You may have heard of security theater. It refers to situations where people make things look like security is being assured when in reality very little of what actually makes a difference takes place. This is how Wikipedia defines the concept, citing a book by Bruce Schneier that I haven’t read:

Security theater is the practice of investing in countermeasures intended to provide the feeling of improved security while doing little or nothing to actually achieve it.

The article mentions the “airport security repercussions due to the September 11 attacks” as a possible example of security theater.

I feel that we as software professionals are sometimes guilty of a fallacy that has a number of parallels with security theater – I call it quality assurance theater. Just take the Wikipedia definition, and substitute quality for security:

Quality assurance theater is the practice of investing in countermeasures intended to provide the feeling of improved quality while doing little or nothing to actually achieve it.

Okay, maybe ‘countermeasures’ isn’t the most suitable term here – but I think you get the idea.
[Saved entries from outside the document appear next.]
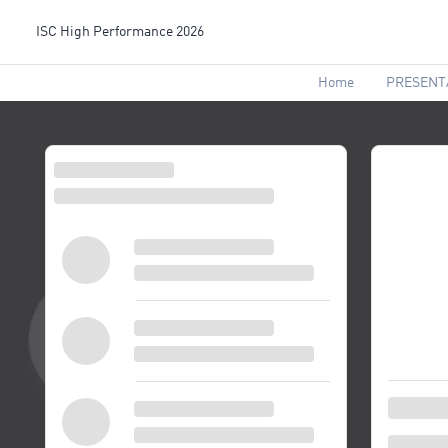
ISC High Performance 2026
Home
PRESENT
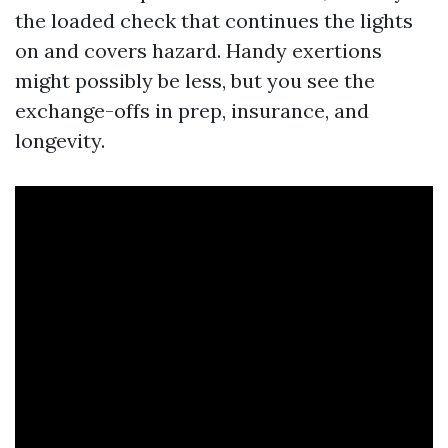
the loaded check that continues the lights
on and covers hazard. Handy exertions
might possibly be less, but you see the
exchange-offs in prep, insurance, and
longevity.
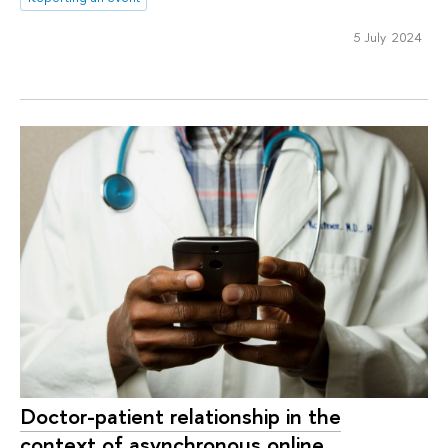
5 July 2024
Doctor-patient relationship in the
context of asynchronous online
The example from the beginning of this article, in my opinion, epitomizes this: The developers managed to create an impression of very good test coverage without actually verifying a goddamn thing :-)

Who or what is to blame?

I’m not saying all of this happens all the time, but I have encountered it repeatedly. I believe the easy measurability of code coverage coupled with demand for testing (on the part of management, clients, as well as developers themselves) represent the immediate causes.

You want to test. Who doesn’t?

Perhaps your project manager believes that “if you can’t measure it, you can’t manage it”. It’s a quote from W. Edwards Deming, a management guru, so it must be correct, right? Alas, the full quote actually reads (emphasis mine) “it is wrong to suppose that if you can’t measure it, you can’t manage it – a costly myth”. (No offense to your project manager – maybe she’s one of the enlightened ones – I did say ‘perhaps’, okay?)
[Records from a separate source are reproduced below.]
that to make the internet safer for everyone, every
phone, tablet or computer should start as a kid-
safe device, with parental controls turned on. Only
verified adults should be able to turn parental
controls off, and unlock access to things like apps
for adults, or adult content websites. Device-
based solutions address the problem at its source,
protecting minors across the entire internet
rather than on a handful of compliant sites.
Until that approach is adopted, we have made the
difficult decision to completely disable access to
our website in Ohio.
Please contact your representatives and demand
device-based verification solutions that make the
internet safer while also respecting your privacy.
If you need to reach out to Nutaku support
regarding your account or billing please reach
Anyway, so you want to test, and you want to do so in a measurable way. The problem is that you end up inadvertently creating a perverse incentive.

A serious limitation of testing consists in the fact that there’s no easy way to measure its actual quality. All the “hard” metrics are to be taken with a lot of grains of salt.

Upshot

I’ve had a lot of success with quality assurance – whether developer testing, QA specialists on software teams, or even dedicated QA departments. I consider test-first and test-driven development one of the most useful tools in a programmer’s toolbox.
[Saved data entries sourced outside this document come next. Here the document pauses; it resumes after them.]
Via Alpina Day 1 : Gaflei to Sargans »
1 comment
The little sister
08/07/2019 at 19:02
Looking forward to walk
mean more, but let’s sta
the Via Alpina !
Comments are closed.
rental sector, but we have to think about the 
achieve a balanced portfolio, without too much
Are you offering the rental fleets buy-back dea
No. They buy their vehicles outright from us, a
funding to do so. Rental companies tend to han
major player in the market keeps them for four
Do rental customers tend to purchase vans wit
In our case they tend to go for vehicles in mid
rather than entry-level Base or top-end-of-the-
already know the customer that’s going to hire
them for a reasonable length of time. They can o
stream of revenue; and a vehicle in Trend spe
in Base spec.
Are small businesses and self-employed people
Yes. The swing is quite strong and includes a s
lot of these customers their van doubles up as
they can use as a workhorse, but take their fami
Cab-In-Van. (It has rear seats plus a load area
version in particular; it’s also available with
Having said that, I find the hype and peer pressure surrounding it counterproductive. TDD has been such a big thing that, in some circles, admitting to not practicing it all the time, let alone harboring doubts about its universal applicability, is tantamount to self-ostracization.

It would be easy to conclude that you should always bite the bullet and do things “the right way”. I, however, agree with David Heinemeier Hansson that such “fundamentalism is like abstinence-only sex ed: An unrealistic, ineffective morality campaign for self-loathing and shaming.”

All software projects are not created equal. Not all of us always work on life-critical systems where mistakes and bugs are not an option.

I believe it should be legit to say that your budgetary, time, or other constraints don’t allow you to develop a comprehensive suite of automated tests and that, for a given (non-life-or-mission-critical) project, you will have to resort to manual or informal testing only. Hopefully, it would result in less pretentiousness and less quality assurance theater.